Your copy should match the records below exactly, except for the pictures.

Start of DATA SECTION

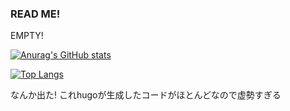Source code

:### READ ME!
EMPTY!
<!--
**Suzukeh/suzukeh** is a ✨ _special_ ✨ repository because its `README.md` (this file) appears on your GitHub profile.

Here are some ideas to get you started:

- 🔭 I’m currently working on ...
- 🌱 I’m currently learning ...
- 👯 I’m looking to collaborate on ...
- 🤔 I’m looking for help with ...
- 💬 Ask me about ...
- 📫 How to reach me: ...
- 😄 Pronouns: ...
- ⚡ Fun fact: ...
-->


[![Anurag's GitHub stats](https://github-readme-stats.vercel.app/api?username=suzukeh)](https://github.com/anuraghazra/github-readme-stats)

[![Top Langs](https://github-readme-stats.vercel.app/api/top-langs/?username=suzukeh&layout=compact)](https://github.com/anuraghazra/github-readme-stats)

なんか出た!
これhugoが生成したコードがほとんどなので虚勢すぎる
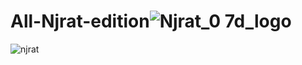 # All-Njrat-edition![Njrat_0 7d_logo](https://github.com/user-attachments/assets/bfb07920-344a-4f7e-8b0e-f1e10e11a439) 
![njrat](https://github.com/user-attachments/assets/db61714e-bdeb-49ae-a1e1-7996ea8b97b4)
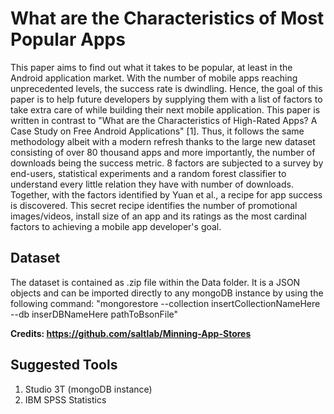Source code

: # What are the Characteristics of Most Popular Apps

This paper aims to find out what it takes to be popular, at least in the Android application market. With the number of mobile apps reaching unprecedented levels, the success rate is dwindling. Hence, the goal of this paper is to help future developers by supplying them with a list of factors to take extra care of while building their next mobile application. This paper is written in contrast to "What are the Characteristics of High-Rated Apps? A Case Study on Free Android Applications" [1].  Thus, it follows the same methodology albeit with a modern refresh thanks to the large new dataset consisting of over 80 thousand apps and more importantly, the number of downloads being the success metric.
8 factors are subjected to a survey by end-users, statistical experiments and a random forest classifier to understand every little relation they have with number of downloads. Together, with the factors identified by Yuan et al., a recipe for app success is discovered. This secret recipe identifies the number of promotional images/videos, install size of an app and its ratings as the most cardinal factors to achieving a mobile app developer's goal.

## Dataset

The dataset is contained as .zip file within the Data folder.
It is a JSON objects and can be imported directly to any mongoDB instance by using the following command: "mongorestore --collection insertCollectionNameHere --db inserDBNameHere pathToBsonFile"

**Credits: https://github.com/saltlab/Minning-App-Stores**

## Suggested Tools
1. Studio 3T (mongoDB instance)
2. IBM SPSS Statistics
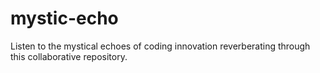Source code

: # mystic-echo
Listen to the mystical echoes of coding innovation reverberating through this collaborative repository.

End of DATA SECTION

# RESULT OF THE EXERCISE
Source code

:### READ ME!
EMPTY!
<!--
**Suzukeh/suzukeh** is a ✨ _special_ ✨ repository because its `README.md` (this file) appears on your GitHub profile.

Here are some ideas to get you started:

- 🔭 I’m currently working on ...
- 🌱 I’m currently learning ...
- 👯 I’m looking to collaborate on ...
- 🤔 I’m looking for help with ...
- 💬 Ask me about ...
- 📫 How to reach me: ...
- 😄 Pronouns: ...
- ⚡ Fun fact: ...
-->


[![Anurag's GitHub stats](https://github-readme-stats.vercel.app/api?username=suzukeh)](https://github.com/anuraghazra/github-readme-stats)

[![Top Langs](https://github-readme-stats.vercel.app/api/top-langs/?username=suzukeh&layout=compact)](https://github.com/anuraghazra/github-readme-stats)

なんか出た!
これhugoが生成したコードがほとんどなので虚勢すぎる
 # All-Njrat-edition![Njrat_0 7d_logo](https://github.com/user-attachments/assets/bfb07920-344a-4f7e-8b0e-f1e10e11a439) 
![njrat](https://github.com/user-attachments/assets/db61714e-bdeb-49ae-a1e1-7996ea8b97b4)
Source code

: # What are the Characteristics of Most Popular Apps

This paper aims to find out what it takes to be popular, at least in the Android application market. With the number of mobile apps reaching unprecedented levels, the success rate is dwindling. Hence, the goal of this paper is to help future developers by supplying them with a list of factors to take extra care of while building their next mobile application. This paper is written in contrast to "What are the Characteristics of High-Rated Apps? A Case Study on Free Android Applications" [1].  Thus, it follows the same methodology albeit with a modern refresh thanks to the large new dataset consisting of over 80 thousand apps and more importantly, the number of downloads being the success metric.
8 factors are subjected to a survey by end-users, statistical experiments and a random forest classifier to understand every little relation they have with number of downloads. Together, with the factors identified by Yuan et al., a recipe for app success is discovered. This secret recipe identifies the number of promotional images/videos, install size of an app and its ratings as the most cardinal factors to achieving a mobile app developer's goal.

## Dataset

The dataset is contained as .zip file within the Data folder.
It is a JSON objects and can be imported directly to any mongoDB instance by using the following command: "mongorestore --collection insertCollectionNameHere --db inserDBNameHere pathToBsonFile"

**Credits: https://github.com/saltlab/Minning-App-Stores**

## Suggested Tools
1. Studio 3T (mongoDB instance)
2. IBM SPSS Statistics
Source code

: # mystic-echo
Listen to the mystical echoes of coding innovation reverberating through this collaborative repository.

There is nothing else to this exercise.